What I’ve heard happening via word of mouth is this (and this is consequences of the EU worktime directive, not exclusively a UK issue):
1. Hours get cut. Same workload, same staff.
2. You get paid for these official hours. The rest you do unofficially, because there’s work to be done and noone but you to do it.
3. Yay.
Sir –
A differing opinion in the Guardian.
http://www.guardian.co.uk/commentisfree/2009/apr/13/nhs-health
Please also note that most European countries have a much lower maximum number of hours (35-40 in France) and still manage to deliver high-quality care. It will mean some changes to the system but I think it would be disingenuous to compare the US to the rapidly-changing UK only. The US is, in the developed world, at one extreme of workers’ rights and a more informative comparison can be made by considering a variety of countries.

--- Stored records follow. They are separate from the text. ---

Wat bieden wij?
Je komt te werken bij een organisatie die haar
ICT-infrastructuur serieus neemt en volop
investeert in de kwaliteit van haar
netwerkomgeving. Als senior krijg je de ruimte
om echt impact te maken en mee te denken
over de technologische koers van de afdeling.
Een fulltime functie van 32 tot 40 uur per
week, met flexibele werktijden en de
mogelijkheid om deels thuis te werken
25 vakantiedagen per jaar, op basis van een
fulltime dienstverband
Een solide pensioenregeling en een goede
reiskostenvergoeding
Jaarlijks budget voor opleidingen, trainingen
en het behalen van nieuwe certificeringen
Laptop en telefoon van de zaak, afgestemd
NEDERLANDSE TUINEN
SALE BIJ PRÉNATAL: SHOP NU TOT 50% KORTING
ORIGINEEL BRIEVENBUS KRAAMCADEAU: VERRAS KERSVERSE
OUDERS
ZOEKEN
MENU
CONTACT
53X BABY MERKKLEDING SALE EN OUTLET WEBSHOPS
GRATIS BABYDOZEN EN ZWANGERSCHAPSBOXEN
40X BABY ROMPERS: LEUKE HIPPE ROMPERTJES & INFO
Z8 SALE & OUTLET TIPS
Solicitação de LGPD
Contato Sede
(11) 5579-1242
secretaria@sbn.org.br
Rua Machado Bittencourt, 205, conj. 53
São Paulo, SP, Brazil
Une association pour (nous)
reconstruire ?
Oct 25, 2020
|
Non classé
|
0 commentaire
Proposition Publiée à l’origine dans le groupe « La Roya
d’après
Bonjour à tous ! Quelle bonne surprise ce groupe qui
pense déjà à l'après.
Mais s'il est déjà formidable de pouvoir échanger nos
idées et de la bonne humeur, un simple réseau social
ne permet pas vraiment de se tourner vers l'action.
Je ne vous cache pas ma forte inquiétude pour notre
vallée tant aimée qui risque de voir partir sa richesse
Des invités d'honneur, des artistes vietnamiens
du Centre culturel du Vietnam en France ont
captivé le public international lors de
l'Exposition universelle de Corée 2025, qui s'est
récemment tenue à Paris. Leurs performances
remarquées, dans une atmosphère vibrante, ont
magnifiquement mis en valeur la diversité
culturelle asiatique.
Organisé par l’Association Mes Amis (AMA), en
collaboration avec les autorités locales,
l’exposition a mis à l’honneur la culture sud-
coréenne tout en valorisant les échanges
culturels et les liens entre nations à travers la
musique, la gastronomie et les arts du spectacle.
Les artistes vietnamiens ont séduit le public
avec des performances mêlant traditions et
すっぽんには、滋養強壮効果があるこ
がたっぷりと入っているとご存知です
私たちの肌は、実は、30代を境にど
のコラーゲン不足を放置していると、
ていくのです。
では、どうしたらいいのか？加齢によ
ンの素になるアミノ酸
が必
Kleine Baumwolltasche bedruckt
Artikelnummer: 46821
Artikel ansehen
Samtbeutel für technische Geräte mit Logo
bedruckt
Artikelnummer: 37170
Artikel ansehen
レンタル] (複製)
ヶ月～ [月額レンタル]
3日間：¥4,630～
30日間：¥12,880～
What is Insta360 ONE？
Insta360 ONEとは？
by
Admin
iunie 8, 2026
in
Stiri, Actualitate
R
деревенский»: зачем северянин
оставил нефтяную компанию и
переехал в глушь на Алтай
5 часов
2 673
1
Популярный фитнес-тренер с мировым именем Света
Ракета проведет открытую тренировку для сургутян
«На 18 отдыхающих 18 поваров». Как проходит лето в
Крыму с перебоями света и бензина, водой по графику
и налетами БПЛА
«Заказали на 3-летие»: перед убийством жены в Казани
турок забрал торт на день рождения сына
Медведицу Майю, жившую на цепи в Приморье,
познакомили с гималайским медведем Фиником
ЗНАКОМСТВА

The UK is one of few EU countries to be upset by this measure. Even then, many junior doctors are happy that the days of 100h on-call are over.
Best wishes,
Nicholas Swetenham
Just one more regulation filled with the best of intentions but ultimately nonsense. NO ONE SHOULD BE TELLING YOU HOW TO WORK OR HOW MANY HOURS YOU CAN WORK! Or, more precisely, the no one in government should have such power. This is clearly an individual decision with all the unique issues that every person (or doctor) must balance. Employers may make demands of their employees – that employee is ‘free’ to accept the conditions or quit.
People who defend this sort of regulation simply have no clue about the benefits of freedom, and so dully, inevitably, without thinking they slowly destroy the freedom that is the only thing capable of creating good, personal, CARING health care. It is very sad when there are so few voices to defend freedom and so many drones pushing to slowly eliminate it.